■ **Input data**:
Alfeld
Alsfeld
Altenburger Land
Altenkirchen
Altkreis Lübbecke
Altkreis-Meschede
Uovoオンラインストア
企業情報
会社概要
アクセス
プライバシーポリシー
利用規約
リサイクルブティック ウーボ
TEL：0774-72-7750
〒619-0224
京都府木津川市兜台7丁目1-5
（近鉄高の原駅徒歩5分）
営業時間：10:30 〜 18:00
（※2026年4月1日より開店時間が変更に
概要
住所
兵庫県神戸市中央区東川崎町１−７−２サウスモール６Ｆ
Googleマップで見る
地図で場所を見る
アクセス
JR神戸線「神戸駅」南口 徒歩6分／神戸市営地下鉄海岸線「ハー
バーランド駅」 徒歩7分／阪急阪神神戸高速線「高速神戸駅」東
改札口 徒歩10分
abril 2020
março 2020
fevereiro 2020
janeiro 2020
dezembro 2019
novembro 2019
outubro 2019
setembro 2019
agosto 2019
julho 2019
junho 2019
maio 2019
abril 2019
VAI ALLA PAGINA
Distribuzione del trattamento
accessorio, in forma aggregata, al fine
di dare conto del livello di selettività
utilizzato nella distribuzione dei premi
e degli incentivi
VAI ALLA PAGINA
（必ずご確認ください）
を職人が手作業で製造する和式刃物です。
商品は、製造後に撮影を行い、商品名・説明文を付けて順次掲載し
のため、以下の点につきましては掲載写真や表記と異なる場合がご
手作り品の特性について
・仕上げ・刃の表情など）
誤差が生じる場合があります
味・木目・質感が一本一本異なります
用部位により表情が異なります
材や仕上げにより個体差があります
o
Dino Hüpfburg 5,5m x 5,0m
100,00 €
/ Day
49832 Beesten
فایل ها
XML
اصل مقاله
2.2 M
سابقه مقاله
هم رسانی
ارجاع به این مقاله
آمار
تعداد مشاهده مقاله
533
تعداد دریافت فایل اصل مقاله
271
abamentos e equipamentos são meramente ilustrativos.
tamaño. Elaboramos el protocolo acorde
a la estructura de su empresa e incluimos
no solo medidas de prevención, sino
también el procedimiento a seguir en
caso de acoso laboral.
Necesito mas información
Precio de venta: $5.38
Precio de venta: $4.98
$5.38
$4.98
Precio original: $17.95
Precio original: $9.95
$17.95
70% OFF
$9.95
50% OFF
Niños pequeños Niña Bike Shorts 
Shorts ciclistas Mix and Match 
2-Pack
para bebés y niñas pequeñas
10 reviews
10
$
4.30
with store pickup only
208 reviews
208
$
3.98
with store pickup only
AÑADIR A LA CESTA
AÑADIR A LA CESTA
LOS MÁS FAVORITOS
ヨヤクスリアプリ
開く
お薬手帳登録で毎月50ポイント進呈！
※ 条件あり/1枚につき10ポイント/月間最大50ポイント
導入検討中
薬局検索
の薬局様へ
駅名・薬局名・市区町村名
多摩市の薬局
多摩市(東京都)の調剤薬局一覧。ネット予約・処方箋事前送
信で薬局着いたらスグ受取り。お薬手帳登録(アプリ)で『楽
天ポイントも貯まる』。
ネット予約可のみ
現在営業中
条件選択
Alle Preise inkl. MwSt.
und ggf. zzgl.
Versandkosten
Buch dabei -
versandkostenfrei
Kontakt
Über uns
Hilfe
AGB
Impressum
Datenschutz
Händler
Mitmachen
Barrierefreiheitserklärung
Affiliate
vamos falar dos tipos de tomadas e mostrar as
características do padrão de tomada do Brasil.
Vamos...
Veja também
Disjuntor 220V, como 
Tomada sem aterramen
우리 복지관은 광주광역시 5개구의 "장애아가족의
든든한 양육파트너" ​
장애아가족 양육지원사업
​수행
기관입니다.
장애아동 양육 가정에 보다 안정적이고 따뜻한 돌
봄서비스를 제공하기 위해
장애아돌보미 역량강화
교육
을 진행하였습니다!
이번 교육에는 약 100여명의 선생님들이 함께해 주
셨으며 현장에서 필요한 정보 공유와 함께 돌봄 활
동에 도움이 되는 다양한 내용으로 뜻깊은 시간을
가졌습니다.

■ **Exercise brief**: Each line above should be duplicated without any alteration.

■ **Exercise response**:
Alfeld
Alsfeld
Altenburger Land
Altenkirchen
Altkreis Lübbecke
Altkreis-Meschede
Uovoオンラインストア
企業情報
会社概要
アクセス
プライバシーポリシー
利用規約
リサイクルブティック ウーボ
TEL：0774-72-7750
〒619-0224
京都府木津川市兜台7丁目1-5
（近鉄高の原駅徒歩5分）
営業時間：10:30 〜 18:00
（※2026年4月1日より開店時間が変更に
概要
住所
兵庫県神戸市中央区東川崎町１−７−２サウスモール６Ｆ
Googleマップで見る
地図で場所を見る
アクセス
JR神戸線「神戸駅」南口 徒歩6分／神戸市営地下鉄海岸線「ハー
バーランド駅」 徒歩7分／阪急阪神神戸高速線「高速神戸駅」東
改札口 徒歩10分
abril 2020
março 2020
fevereiro 2020
janeiro 2020
dezembro 2019
novembro 2019
outubro 2019
setembro 2019
agosto 2019
julho 2019
junho 2019
maio 2019
abril 2019
VAI ALLA PAGINA
Distribuzione del trattamento
accessorio, in forma aggregata, al fine
di dare conto del livello di selettività
utilizzato nella distribuzione dei premi
e degli incentivi
VAI ALLA PAGINA
（必ずご確認ください）
を職人が手作業で製造する和式刃物です。
商品は、製造後に撮影を行い、商品名・説明文を付けて順次掲載し
のため、以下の点につきましては掲載写真や表記と異なる場合がご
手作り品の特性について
・仕上げ・刃の表情など）
誤差が生じる場合があります
味・木目・質感が一本一本異なります
用部位により表情が異なります
材や仕上げにより個体差があります
o
Dino Hüpfburg 5,5m x 5,0m
100,00 €
/ Day
49832 Beesten
فایل ها
XML
اصل مقاله
2.2 M
سابقه مقاله
هم رسانی
ارجاع به این مقاله
آمار
تعداد مشاهده مقاله
533
تعداد دریافت فایل اصل مقاله
271
abamentos e equipamentos são meramente ilustrativos.
tamaño. Elaboramos el protocolo acorde
a la estructura de su empresa e incluimos
no solo medidas de prevención, sino
también el procedimiento a seguir en
caso de acoso laboral.
Necesito mas información
Precio de venta: $5.38
Precio de venta: $4.98
$5.38
$4.98
Precio original: $17.95
Precio original: $9.95
$17.95
70% OFF
$9.95
50% OFF
Niños pequeños Niña Bike Shorts 
Shorts ciclistas Mix and Match 
2-Pack
para bebés y niñas pequeñas
10 reviews
10
$
4.30
with store pickup only
208 reviews
208
$
3.98
with store pickup only
AÑADIR A LA CESTA
AÑADIR A LA CESTA
LOS MÁS FAVORITOS
ヨヤクスリアプリ
開く
お薬手帳登録で毎月50ポイント進呈！
※ 条件あり/1枚につき10ポイント/月間最大50ポイント
導入検討中
薬局検索
の薬局様へ
駅名・薬局名・市区町村名
多摩市の薬局
多摩市(東京都)の調剤薬局一覧。ネット予約・処方箋事前送
信で薬局着いたらスグ受取り。お薬手帳登録(アプリ)で『楽
天ポイントも貯まる』。
ネット予約可のみ
現在営業中
条件選択
Alle Preise inkl. MwSt.
und ggf. zzgl.
Versandkosten
Buch dabei -
versandkostenfrei
Kontakt
Über uns
Hilfe
AGB
Impressum
Datenschutz
Händler
Mitmachen
Barrierefreiheitserklärung
Affiliate
vamos falar dos tipos de tomadas e mostrar as
características do padrão de tomada do Brasil.
Vamos...
Veja também
Disjuntor 220V, como 
Tomada sem aterramen
우리 복지관은 광주광역시 5개구의 "장애아가족의
든든한 양육파트너" ​
장애아가족 양육지원사업
​수행
기관입니다.
장애아동 양육 가정에 보다 안정적이고 따뜻한 돌
봄서비스를 제공하기 위해
장애아돌보미 역량강화
교육
을 진행하였습니다!
이번 교육에는 약 100여명의 선생님들이 함께해 주
셨으며 현장에서 필요한 정보 공유와 함께 돌봄 활
동에 도움이 되는 다양한 내용으로 뜻깊은 시간을
가졌습니다.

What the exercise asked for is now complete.